Just to tease you all even more, here’s some screenshots of MT-Blacklist 2.0 RC6, which was released to the beta test team yesterday. I’ll also guide you through the new features. Click on the screenshots to view them full size.
We’ll start at the main menu, which is reachable from the MT Main Menu via a new link at the bottom of the list of weblogs (this is an MT3.x-only feature). The latest news items from the Comment Spam Clearinghouse are shown in the box (this can be disabled), and then some statistics about how many attempts have been blocked or moderated is shown.
The Add Item screen has changed as you can now add three types of items. Strings are what you are familiar with from MTB1.x. URL patterns are strings that occur in URLs – the difference is important because if I added ‘sausages’ as a string to block, then any comment containing ‘sausages’ would be blocked. But putting it as an URL pattern would only block it if a URL was posted with ‘sausages’ in it. Advanced is for entering Regular Expressions – these are now discouraged as they require increased processing time over strings and URL patterns.
You can now choose whether to block or moderate comments that match strings or URL patterns. Block is good for blocking specific URLs, but let’s say you wanted to keep out Blogspot spam – you could add blogspot.com and set it to ‘moderate’, so rather than blocking any comments with Blogspot URLs outright they will merely require approval through MT’s built-in moderation system (again, this is a MT3.x feature). Unfortunately, trackback pings cannot be moderated.
List items, unsurprisingly, lists the items in the blacklist. Unlike before, you can filter the list, and it’s possible to choose what columns to slow. Also, rather than displaying the whole blacklist like before, it can be chunked to show, say, 100 entries at a time. If your blacklist is like mine, which has nearly 4000 entries on it, then this is a useful feature.
The Plugin setup screen has the ‘master switch’ which enables/disables MT-B, as well as options like Blacklist Groups which let you have different settings for different weblogs. You can also allow other users on the MT installation to be administrators, which allows them to configure MT-B.
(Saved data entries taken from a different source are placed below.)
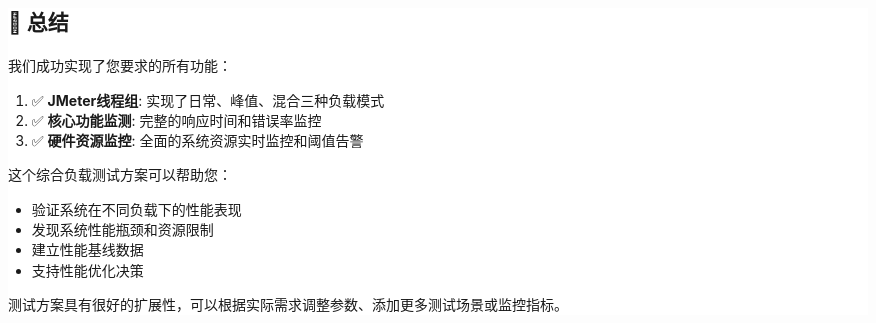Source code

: ## 🎉 总结

我们成功实现了您要求的所有功能：

1. ✅ **JMeter线程组**: 实现了日常、峰值、混合三种负载模式
2. ✅ **核心功能监测**: 完整的响应时间和错误率监控
3. ✅ **硬件资源监控**: 全面的系统资源实时监控和阈值告警

这个综合负载测试方案可以帮助您：
- 验证系统在不同负载下的性能表现
- 发现系统性能瓶颈和资源限制
- 建立性能基线数据
- 支持性能优化决策

测试方案具有很好的扩展性，可以根据实际需求调整参数、添加更多测试场景或监控指标。 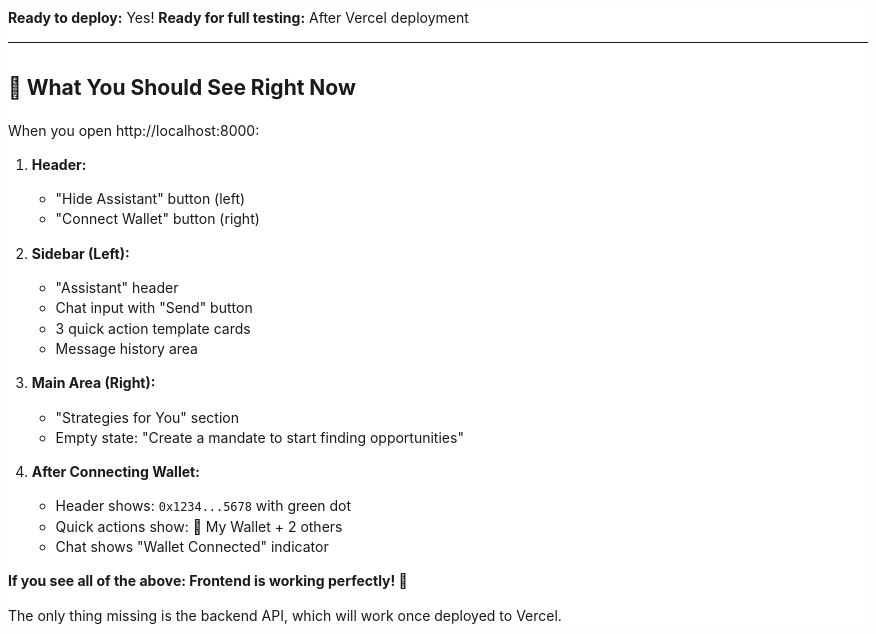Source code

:**Ready to deploy:** Yes!
**Ready for full testing:** After Vercel deployment

---

## 🎯 What You Should See Right Now

When you open http://localhost:8000:

1. **Header:**
   - "Hide Assistant" button (left)
   - "Connect Wallet" button (right)

2. **Sidebar (Left):**
   - "Assistant" header
   - Chat input with "Send" button
   - 3 quick action template cards
   - Message history area

3. **Main Area (Right):**
   - "Strategies for You" section
   - Empty state: "Create a mandate to start finding opportunities"

4. **After Connecting Wallet:**
   - Header shows: `0x1234...5678` with green dot
   - Quick actions show: 👛 My Wallet + 2 others
   - Chat shows "Wallet Connected" indicator

**If you see all of the above: Frontend is working perfectly! 🎉**

The only thing missing is the backend API, which will work once deployed to Vercel.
Onto the main configuration screen. This lets you choose whether to scan comments, trackback pings, or both, and whether you want the blacklist to update automatically with the master blacklist. This is new – before, you’d need external scripts to do automated updates.
Although Six Apart improved the comment notification emails in MT3.x, you can choose to enable the more powerful email notifications offered by MT-B, which allow for quicker despamming. You can also configure who receives these emails – normally they’re just sent to the author of the post, but that author may not be allowed to despam the blog so they can be sent to the blog’s admins too.
As before, you can customise the error message shown when a comment is blocked, as well as give TypeKey users a ‘free pass’ – if a user posts with a TypeKey identity, their comments won’t be checked over and will be posted immediately. There is also a useful ‘block duplicate comments’ option, which previously required hacking the MT source code to implement.
Finally there are a couple of ‘auto-moderation’ options. If a comment has more than a specified number of URLs in it, or is posted to an entry that is more than a specified number of days old, then it will be moderated rather than posted straight away. Comment spammers tend to hit older entries and often post lots of URLs in a comment, so this is a way of stopping them if they are not already dealt with by the blacklist entries.
The import screen lets you import entries from a MT-B 1.x blacklist (old blacklists are not imported automatically). This is good for seeding your blacklist to start with but you shouldn’t need to use this that often now that automatic updates are implemented.
And finally, the blacklist log, which is now separate from MT’s Activity Log, and logs every new addition, as well as whenever a comment is moderated or blocked. Like the Activity Log, it can be reset.
The despam screen, although separate from the main interface, is also worth a look. As well as letting you delete comments and add any found URL fragments to your blacklist, it can also report the items to the Comment Spam Clearinghouse automatically. This is instead of forwarding the notification emails as at present.
That concludes the tour. Jay posted some screenshots of RC2 last month if you want to compare the two releases.